The final area I will touch on is computational practice.  This where things like verification and validation come into the picture.  Modern computational science ought to be about being honest and straightforward about our capability, and V&V is one of the things at the heart of this.  Too often computations are steered into agreement with reality by the heavy hand of calibration.  In fact, calibration is almost always necessary in practice, but the magnitude of its impact is far too infrequently measured.  Even more importantly, the physical nature of the calibration is not identified.  In a crude sense calibration is a picture of our uncertainty.   Too often calibration uses one sort of physics to cover up our lack of knowledge of something else.  My experience has told me to look at turbulence and mixing physics as the first place for calibration to be identified.

If calibration is the public face of uncertainty, what is the truth?  In fact, the truth is hard to find.  Many investigations of uncertainty focus upon the lack of knowledge, which is distinctly different than physical uncertainty.  Lack of knowledge is often explored via parametric uncertainty of the models used to close the physics.  This lack of knowledge studied from parametric uncertainty often does not look like the physical sources of uncertainty, which arise from a lack of knowledge of precise initial conditions that blow up to large scale differences in physical states.  These distinctions loom large in many applications such as climate and weather modeling.  Unraveling the differences between the two types of uncertainty should be one of computational sciences greatest foci because of its distinct policy implications.  It also figures greatly in the determination of the proper placement of future scientific resources. 

Calibration is also used to paper over finite computational resolution.  Many models need to be retuned (i.e., recalibrated) when computational resolution changes.   This effect can easily be measured, but we stick our collective head in the sand.  All one has to do is take a calibrated solution and systematically change the resolution.  Repeatedly, people respond, “I can’t afford a refined calculation!”  Then coarsen the mesh and see how big the changes are.  If you can’t do this, you have big problems, and any predictive capability is highly suspect.  This sort of estimation should provide a very good idea of how much calibration is impacting your solution.   In most big computational studies calibration is important, and unmeasured.  It is time to stop this, and come clean.  Ending this sort of systematic delusion is far more important than buying bigger, faster computers.  In the long run “coming clean” will allow us to improve computational science’s positive impact on society far more than short-term focus on keeping Moore’s law alive.

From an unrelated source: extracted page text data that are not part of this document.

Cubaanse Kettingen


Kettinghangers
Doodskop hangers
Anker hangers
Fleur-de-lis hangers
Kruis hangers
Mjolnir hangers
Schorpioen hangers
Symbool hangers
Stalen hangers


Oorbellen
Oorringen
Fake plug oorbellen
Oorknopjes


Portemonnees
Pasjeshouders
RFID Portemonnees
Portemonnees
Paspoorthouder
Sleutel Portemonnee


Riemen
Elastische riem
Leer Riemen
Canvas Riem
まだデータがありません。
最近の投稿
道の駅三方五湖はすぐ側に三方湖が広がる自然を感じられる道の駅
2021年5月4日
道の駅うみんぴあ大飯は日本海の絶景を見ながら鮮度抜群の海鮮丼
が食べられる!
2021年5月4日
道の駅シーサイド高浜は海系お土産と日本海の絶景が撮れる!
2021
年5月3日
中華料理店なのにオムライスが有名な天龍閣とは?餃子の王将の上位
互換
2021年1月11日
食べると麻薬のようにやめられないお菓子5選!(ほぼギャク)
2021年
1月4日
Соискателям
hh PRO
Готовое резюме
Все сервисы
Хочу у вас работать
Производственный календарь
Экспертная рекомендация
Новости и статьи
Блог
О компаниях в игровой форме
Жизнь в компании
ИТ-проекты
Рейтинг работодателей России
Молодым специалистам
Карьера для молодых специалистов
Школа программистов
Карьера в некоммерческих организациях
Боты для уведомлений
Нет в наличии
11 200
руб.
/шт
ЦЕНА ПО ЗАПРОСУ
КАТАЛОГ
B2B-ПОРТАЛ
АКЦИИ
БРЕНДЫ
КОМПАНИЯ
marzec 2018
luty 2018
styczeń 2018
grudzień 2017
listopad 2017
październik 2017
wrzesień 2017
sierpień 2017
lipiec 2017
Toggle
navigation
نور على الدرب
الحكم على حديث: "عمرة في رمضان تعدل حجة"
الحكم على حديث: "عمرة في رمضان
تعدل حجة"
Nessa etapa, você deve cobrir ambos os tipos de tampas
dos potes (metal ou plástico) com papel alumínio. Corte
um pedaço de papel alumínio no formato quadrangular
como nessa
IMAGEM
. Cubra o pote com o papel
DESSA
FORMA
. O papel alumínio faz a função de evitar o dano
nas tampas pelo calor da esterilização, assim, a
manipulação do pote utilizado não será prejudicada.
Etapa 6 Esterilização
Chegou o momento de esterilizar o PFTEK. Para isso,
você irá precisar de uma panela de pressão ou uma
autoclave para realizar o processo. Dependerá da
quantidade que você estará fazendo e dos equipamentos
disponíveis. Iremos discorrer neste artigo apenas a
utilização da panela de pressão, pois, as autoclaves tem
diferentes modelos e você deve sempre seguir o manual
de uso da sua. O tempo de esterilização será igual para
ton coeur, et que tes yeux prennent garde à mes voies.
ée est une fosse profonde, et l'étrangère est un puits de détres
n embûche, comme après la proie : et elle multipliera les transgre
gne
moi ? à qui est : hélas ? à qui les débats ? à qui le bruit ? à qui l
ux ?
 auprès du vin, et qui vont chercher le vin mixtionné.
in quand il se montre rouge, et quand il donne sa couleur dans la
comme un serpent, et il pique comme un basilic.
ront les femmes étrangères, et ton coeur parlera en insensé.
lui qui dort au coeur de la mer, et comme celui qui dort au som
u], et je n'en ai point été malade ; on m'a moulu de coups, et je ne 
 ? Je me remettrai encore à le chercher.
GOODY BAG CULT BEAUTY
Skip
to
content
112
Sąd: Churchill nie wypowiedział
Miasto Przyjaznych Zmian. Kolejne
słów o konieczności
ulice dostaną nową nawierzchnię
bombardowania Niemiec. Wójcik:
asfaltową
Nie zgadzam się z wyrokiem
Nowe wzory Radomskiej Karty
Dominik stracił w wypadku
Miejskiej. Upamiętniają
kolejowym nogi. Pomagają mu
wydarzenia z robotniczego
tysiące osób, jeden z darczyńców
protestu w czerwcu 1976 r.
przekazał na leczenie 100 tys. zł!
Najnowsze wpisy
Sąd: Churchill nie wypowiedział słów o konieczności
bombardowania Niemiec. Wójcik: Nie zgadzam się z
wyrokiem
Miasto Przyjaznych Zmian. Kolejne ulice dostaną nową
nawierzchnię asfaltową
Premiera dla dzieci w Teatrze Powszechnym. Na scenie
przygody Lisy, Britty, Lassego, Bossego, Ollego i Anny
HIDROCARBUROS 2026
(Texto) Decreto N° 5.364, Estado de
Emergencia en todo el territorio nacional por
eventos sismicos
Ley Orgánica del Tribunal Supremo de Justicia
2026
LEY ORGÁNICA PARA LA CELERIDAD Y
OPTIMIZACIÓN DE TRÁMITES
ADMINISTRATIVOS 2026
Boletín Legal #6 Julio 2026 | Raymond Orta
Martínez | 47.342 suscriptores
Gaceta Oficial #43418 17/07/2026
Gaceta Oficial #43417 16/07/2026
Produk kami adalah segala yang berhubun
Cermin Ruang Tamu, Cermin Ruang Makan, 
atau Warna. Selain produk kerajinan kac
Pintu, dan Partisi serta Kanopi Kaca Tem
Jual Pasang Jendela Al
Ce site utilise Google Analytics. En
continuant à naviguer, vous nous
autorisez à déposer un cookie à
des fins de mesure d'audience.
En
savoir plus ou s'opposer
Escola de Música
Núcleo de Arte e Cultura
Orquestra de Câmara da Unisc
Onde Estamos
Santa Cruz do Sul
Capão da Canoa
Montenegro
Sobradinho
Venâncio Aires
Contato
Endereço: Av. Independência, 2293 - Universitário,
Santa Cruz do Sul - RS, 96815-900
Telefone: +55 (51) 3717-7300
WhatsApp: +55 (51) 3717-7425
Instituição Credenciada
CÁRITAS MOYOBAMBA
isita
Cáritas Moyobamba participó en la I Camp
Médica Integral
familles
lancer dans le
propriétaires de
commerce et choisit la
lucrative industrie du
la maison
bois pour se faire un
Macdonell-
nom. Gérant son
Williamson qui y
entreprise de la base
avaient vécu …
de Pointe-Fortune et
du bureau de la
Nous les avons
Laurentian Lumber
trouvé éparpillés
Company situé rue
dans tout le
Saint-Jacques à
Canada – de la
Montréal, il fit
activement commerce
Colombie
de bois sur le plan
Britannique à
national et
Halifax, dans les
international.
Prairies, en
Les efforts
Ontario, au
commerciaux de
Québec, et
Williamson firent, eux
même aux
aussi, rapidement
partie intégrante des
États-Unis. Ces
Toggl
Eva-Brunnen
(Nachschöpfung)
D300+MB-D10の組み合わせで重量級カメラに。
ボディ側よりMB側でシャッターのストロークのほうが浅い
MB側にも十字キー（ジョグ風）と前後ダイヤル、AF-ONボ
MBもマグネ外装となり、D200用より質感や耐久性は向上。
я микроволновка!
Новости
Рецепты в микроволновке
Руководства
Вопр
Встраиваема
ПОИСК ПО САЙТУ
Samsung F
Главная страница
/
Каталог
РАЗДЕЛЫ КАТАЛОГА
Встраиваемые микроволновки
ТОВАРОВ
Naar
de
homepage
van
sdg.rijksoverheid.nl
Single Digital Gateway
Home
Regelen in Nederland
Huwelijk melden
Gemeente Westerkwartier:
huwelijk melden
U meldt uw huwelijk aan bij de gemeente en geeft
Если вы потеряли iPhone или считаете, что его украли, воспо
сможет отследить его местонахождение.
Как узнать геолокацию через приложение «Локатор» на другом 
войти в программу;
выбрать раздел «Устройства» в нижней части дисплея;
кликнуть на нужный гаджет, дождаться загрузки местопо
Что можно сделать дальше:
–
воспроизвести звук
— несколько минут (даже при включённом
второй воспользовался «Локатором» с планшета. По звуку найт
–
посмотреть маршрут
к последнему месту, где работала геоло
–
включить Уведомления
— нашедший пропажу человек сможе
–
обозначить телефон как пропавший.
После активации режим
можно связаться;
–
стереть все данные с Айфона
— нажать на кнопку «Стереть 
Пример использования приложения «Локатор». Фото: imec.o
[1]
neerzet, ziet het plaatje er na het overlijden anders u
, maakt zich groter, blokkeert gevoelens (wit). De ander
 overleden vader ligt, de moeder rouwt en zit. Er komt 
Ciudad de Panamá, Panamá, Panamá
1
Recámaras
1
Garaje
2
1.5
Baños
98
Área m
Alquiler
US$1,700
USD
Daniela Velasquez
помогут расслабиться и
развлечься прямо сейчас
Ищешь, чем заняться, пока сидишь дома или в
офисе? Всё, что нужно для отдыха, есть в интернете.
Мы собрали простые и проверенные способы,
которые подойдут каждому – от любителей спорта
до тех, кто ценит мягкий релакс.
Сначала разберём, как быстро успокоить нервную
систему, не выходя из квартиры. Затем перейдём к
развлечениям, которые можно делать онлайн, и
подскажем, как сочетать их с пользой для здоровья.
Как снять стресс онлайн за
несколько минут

Computational science isn’t just computers, it is modeling, it is physical theory, it is algorithmic innovation and efficiency, it is mathematics, it is programming languages, programming practice, it is validation against experiments and measurements, it is statistical science, and data analysis.  Computer hardware is only one of the things we should focus on, and that focus shouldn’t choke resources away from things that would actually make a bigger difference in the quality.  Today it does.  A balanced approach would recognize that greater opportunities exist in other aspects of computational science.